Samstag, 12. September 2009

Ich wünsche allen eine gute Reise…


Vor ein paar Tagen habe ich den Roman „Eine Spur von Verrat“, der englischen Schriftstellerin Anne Perry, zu Ende gelesen.
Anne Perry schreibt viktorianische Kriminalromane, bei denen selbst einem Alfred Hitchcock die Augen übergehen würden.

In einem der letzten Kapitel des Romans vergleicht die Schriftstellerin das menschliche Leben mit einer Zugreise.
Ich fand diesen Vergleich sehr interessant und ich will nun hier versuchen, mit meinen eigenen Worten, ihn wiederzugeben.

Anne Perry schreibt das man in einen Zug (und damit meint sie das Leben!) oft ein- und aussteigt und das es bei manchen Aufenthalten angenehme Überraschungen und glückliche Momente, aber leider auch Unfälle und Schicksalsschläge gibt.
Wenn wir geboren werden und in einen Zug einsteigen, treffen wir Menschen, von denen wir glauben, dass sie uns während der ganzen Reise begleiten werden, wie z.B. unsere Eltern.

Leider ist aber die Wahrheit eine andere.
Sie steigen irgendwann aus und lassen uns ohne ihre Liebe und Zuneigung, ohne ihre Freundschaft und Gesellschaft zurück.
Allerdings steigen dafür andere Menschen, die für uns sehr wichtig werden, in den Zug ein.

Es sind diese unsere Geschwister, unsere Freunde und andere Menschen, die uns begegnen und die wir lieben lernen.
Manche Personen, die einsteigen, betrachten die Reise als kleinen Spaziergang. Andere finden nur Traurigkeit auf ihrer Fahrt durch das Leben. Und es gibt wieder andere, die Hilfe brauchen.
Manche hinterlassen beim Aussteigen eine immerwährende Sehnsucht, eine unbeschreibliche „Saudade“, wie wir hier in Portugal wohl sagen würden.
Manche stürzen uns in tiefe Not.

Wiederum andere steigen ein und wieder aus und wir haben sie kaum bemerkt.

- **Aufgabenstellung**
Übertragen Sie diesen Satz aus dem Text über das Leben als Zugreise ins Englische: „Allerdings steigen dafür andere Menschen, die für uns sehr wichtig werden, in den Zug ein.“

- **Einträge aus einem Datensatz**
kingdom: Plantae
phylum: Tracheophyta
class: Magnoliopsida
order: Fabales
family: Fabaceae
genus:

- **Musterlösung**
In return, however, other people who become very important to us board the train.